◆ **Problem to solve**:
Every line containing "spent" should be copied out. Go through the entries and find them.

[Transcribed page contents]
===============

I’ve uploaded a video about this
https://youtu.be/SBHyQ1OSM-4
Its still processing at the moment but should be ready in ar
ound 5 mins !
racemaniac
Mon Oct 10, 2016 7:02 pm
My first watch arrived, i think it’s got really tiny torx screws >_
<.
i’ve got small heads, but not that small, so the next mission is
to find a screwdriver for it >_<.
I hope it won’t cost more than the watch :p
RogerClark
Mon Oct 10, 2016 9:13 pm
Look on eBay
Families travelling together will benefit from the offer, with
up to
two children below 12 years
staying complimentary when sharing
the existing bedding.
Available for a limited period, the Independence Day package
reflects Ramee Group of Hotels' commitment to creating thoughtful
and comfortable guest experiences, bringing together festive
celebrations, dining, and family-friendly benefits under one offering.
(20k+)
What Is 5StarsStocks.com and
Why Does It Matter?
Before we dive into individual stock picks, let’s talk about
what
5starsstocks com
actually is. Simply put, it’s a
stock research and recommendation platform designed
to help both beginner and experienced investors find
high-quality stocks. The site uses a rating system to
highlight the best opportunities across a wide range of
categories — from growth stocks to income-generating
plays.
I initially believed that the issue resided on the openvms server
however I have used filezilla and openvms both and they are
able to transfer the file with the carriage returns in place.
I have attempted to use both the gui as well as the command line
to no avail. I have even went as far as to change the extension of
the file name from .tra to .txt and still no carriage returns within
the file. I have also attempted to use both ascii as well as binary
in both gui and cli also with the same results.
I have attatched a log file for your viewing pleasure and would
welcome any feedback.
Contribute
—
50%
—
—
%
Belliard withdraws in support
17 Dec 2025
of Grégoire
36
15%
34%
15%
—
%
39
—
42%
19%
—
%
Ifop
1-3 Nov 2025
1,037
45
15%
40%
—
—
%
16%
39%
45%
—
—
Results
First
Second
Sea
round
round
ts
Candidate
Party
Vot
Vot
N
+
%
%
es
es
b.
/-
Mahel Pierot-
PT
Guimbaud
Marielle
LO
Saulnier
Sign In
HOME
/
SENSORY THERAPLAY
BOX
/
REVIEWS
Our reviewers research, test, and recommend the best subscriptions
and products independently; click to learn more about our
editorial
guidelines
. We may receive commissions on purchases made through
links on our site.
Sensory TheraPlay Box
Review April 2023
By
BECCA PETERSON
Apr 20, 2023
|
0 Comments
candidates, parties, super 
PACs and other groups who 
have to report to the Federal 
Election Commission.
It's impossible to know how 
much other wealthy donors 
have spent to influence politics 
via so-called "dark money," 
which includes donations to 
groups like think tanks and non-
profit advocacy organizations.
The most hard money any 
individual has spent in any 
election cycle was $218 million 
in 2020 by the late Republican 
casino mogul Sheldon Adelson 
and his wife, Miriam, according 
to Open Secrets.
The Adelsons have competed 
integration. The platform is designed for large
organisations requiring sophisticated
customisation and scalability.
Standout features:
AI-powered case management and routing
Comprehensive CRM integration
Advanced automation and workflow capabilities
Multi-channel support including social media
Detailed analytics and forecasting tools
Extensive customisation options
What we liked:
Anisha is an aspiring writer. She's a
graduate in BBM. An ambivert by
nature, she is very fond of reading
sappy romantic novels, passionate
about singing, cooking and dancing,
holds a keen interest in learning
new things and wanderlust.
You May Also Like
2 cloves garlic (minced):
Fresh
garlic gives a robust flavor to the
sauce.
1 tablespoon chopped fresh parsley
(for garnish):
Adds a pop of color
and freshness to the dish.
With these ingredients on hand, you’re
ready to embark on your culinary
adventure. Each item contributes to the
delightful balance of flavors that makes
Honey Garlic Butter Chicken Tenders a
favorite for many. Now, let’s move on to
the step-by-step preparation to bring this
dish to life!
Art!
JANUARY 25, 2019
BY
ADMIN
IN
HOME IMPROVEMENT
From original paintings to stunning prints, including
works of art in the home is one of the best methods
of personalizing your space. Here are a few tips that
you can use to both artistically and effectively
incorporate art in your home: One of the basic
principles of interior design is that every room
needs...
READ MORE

===============

◆ **Output**:
have spent to influence politics 
individual has spent in any 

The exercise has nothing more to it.